Despite a tough growing season, soybean yields look to total near 47.4 bushels per acre nationally in 2019. Current USDA baseline projections place 2020 soybean yields at 50.5 bushels per acre. Based on the growth in soybean yields over the last decade, typical weather during 2020 could provide an average U.S. soybean yield near 50.3 bushels per acre. At this national yield total, the 2020 soybean crop comes in at 4.235 billion bushels.

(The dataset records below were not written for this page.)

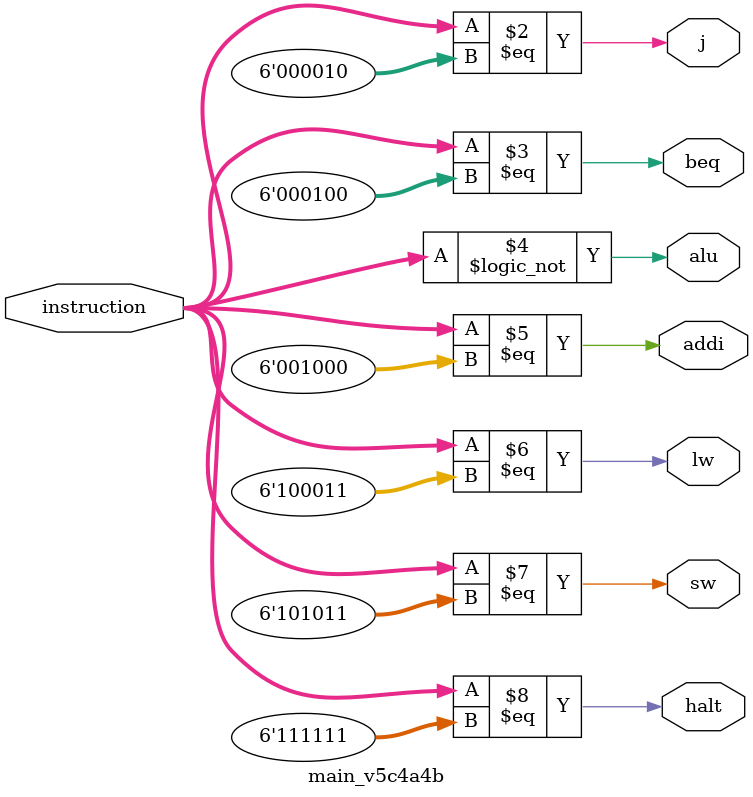
<source format=v>

`default_nettype none

module main (
 input [5:0] vfde78d,
 output v8e4ccb,
 output v50149b,
 output vab3e87,
 output vcd3776,
 output v6959e9,
 output v4f3153,
 output vafd80b,
 output [0:7] vinit
);
 wire w0;
 wire w1;
 wire w2;
 wire w3;
 wire w4;
 wire w5;
 wire w6;
 wire [0:5] w7;
 assign v8e4ccb = w0;
 assign v50149b = w1;
 assign vab3e87 = w2;
 assign vcd3776 = w3;
 assign v6959e9 = w4;
 assign v4f3153 = w5;
 assign vafd80b = w6;
 assign w7 = vfde78d;
 main_v5c4a4b v5c4a4b (
  .j(w0),
  .halt(w1),
  .lw(w2),
  .sw(w3),
  .alu(w4),
  .addi(w5),
  .beq(w6),
  .instruction(w7)
 );
 assign vinit = 8'b00000000;
endmodule

/*-------------------------------------------------*/
/*--   */
/*-- - - - - - - - - - - - - - - - - - - - - - - --*/
/*-- 
/*-------------------------------------------------*/

module main_v5c4a4b (
 input [5:0] instruction,
 output j,
 output halt,
 output lw,
 output sw,
 output alu,
 output addi,
 output beq
);
 wire [5:0] instruction;
 
 reg j;
 reg halt;
 reg lw;
 reg sw;
 reg alu;
 reg addi;
 reg beq;
 
 initial begin
     j       <= 0;
     halt    <= 0;
     lw      <= 0;
     sw      <= 0;
     alu     <= 0;
     addi    <= 0;
     beq     <= 0;
 end
 
 always @(*) begin
     j       <= instruction == 2;
     beq     <= instruction == 4;
     alu     <= instruction == 0;
     addi    <= instruction == 8;
     lw      <= instruction == 35;
     sw      <= instruction == 43;
     halt    <= instruction == 63;
 end
endmodule

</source>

A 2020 soybean crop of 4.235 billion bushels combined with the current USDA soybean stock projection of 425 million bushels and imports of 15 million bushels leads to a marketing year supply of 4.675 billion bushels, 193 million bushels larger than the supply for the current year. Soybean consumption needs to greater than 4.25 billion bushels to prevent 2020-21 ending stocks from increasing under this scenario.
Soybean consumption at this level sits between the 4.214 and 4.297 billion bushels used in the 2016-17 and 2017-18 marketing years, respectively. In those two marketing years, U.S. soybean exports totaled 2.17 and 2.13 billion bushels with China accounting for 1.33 and 1.04 billion bushels. A smaller crop in Brazil in 2016 and a production shortfall in Argentina in 2017 helped in achieving those use totals. A similar situation does not seem plausible for 2020. While crush increased around 50 million bushels this marketing year from 2017-18 levels, expansion on 2.105 billion bushels of crush may be limited under an increased export scenario. If China commences buying soybeans at higher levels to meet the trade agreement, soybean exports may not eclipse two billion bushels due to the strong competition out of South America.
If one assumed soybean crush increased by 15 million bushels next marketing year to 2.12 billion bushels and exports totaled two billion bushels, total consumption when including seed and residual totals 4.25 billion bushels. Under this scenario, ending stocks stay at 425 million bushels. Increased soybean consumption at this level does not seem likely under current demand scenarios. A good 2020 soybean crop exacerbates the carryout issues for the 2020-21 marketing year.
Expectations for the 2020-21 marketing year include increased acreage and a slight increase in ending stocks. The scenario discussed places seasonal-average farm prices for soybeans in a range of $8.65 – $8.80 for the 2020-21 marketing year.